I haven't been able to put Mini Metro down all week. The game, by New Zealand-based Dinosaur Polo Club, debuted on the desktop with promises of an iOS version 'soon.' It took about two years, but the wait was worth it. Touch Arcade is right on point with its assessment:
the iOS version [of Mini Metro] may well be the definitive version of one of the best indie puzzle games of recent years.
That's high praise, but deserved. Mini Metro combines simple mechanics with elegant, minimalist artwork and challenging puzzles into a whole that transcends the sum of its parts.
What makes the iOS version of Mini Metro special is how you interact with it. The premise of the game is simple. You are in charge of building a transit system for your citizens. Mini Metro starts by tasking you with building London's Tube from a few initial train stops that you connect with rail lines by dragging your finger between them. It’s the direct manipulation of the transit system – building parts up and tearing others down – that makes Mini Metro so engrossing.
The colorful minimalist artwork also plays a big role in making Mini Metro engaging. The art is reminiscent of the classic London Tube map created by Harry Beck and made all the more enjoyable because it evolves organically across the city as you lay a sprawling network of tracks. Recognizing the artistic value of the maps you create, the developers included a feature that lets you save and share an animated GIF of your map as it evolves.
At its heart, Mini Metro is a hybrid simulator, puzzle game about managing limited resources. Over time, the population of your city grows, existing stops become crowded, and new stops are demanded. Your role is to lay the tracks, add new train lines, and deploy trains and carriages efficiently to keep everyone happy.

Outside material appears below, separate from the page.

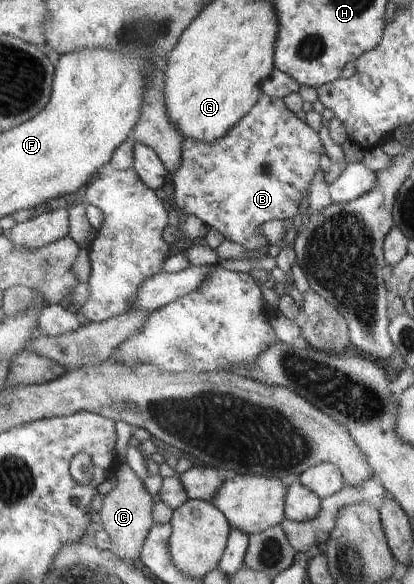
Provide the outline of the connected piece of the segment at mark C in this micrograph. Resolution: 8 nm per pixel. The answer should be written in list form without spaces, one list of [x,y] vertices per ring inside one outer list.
[[[126,463],[118,464],[114,478],[116,480],[115,490],[105,494],[99,512],[101,525],[111,537],[114,544],[113,552],[128,564],[134,564],[141,562],[141,553],[148,540],[149,531],[156,523],[153,520],[154,496],[145,490],[145,486],[141,484],[141,479]]]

As each week passes in the game, you get a few more resources to deploy. Use them wisely though, because if a station on one of your train lines becomes too crowded, a timer begins to count down. If you can't fix the congestion before time runs out, the game ends with statistics on how many passengers you managed to transport over how many days before the system collapsed.
But the strategy runs deeper than just drawing train lines and watching the transit system come to life. Train lines and passengers are represented by different shapes, which determine which stations passengers can embark and disembark from. As your system grows, the complexity of moving passengers to the correct stations gets messy quickly.
In total, there are eleven city maps to play that are unlocked as you progress. There is also a daily challenge map and two modes. The Standard mode lets you move train lines around as your city expands. In Extreme mode, after you lay down rails, you can’t move them, which makes the game much more difficult.
I’ve tried lots of great games this year, but it’s been a while since I found an iOS game that I could get lost in the way I did with some of my favorite iOS games like Alto’s Adventure and Monument Valley. Mini Metro has had that effect on me. This morning I got so lost in the game that I forgot my iPad battery was low until it finally ran out of juice mid-game. It’s just as well because otherwise I would never have finished this review. Mini Metro is a fantastic game that plays equally well on an iPhone or iPad. I highly recommend it.
Mini Metro, currently an Apple Editors’ Choice, is available on the App Store for $4.99.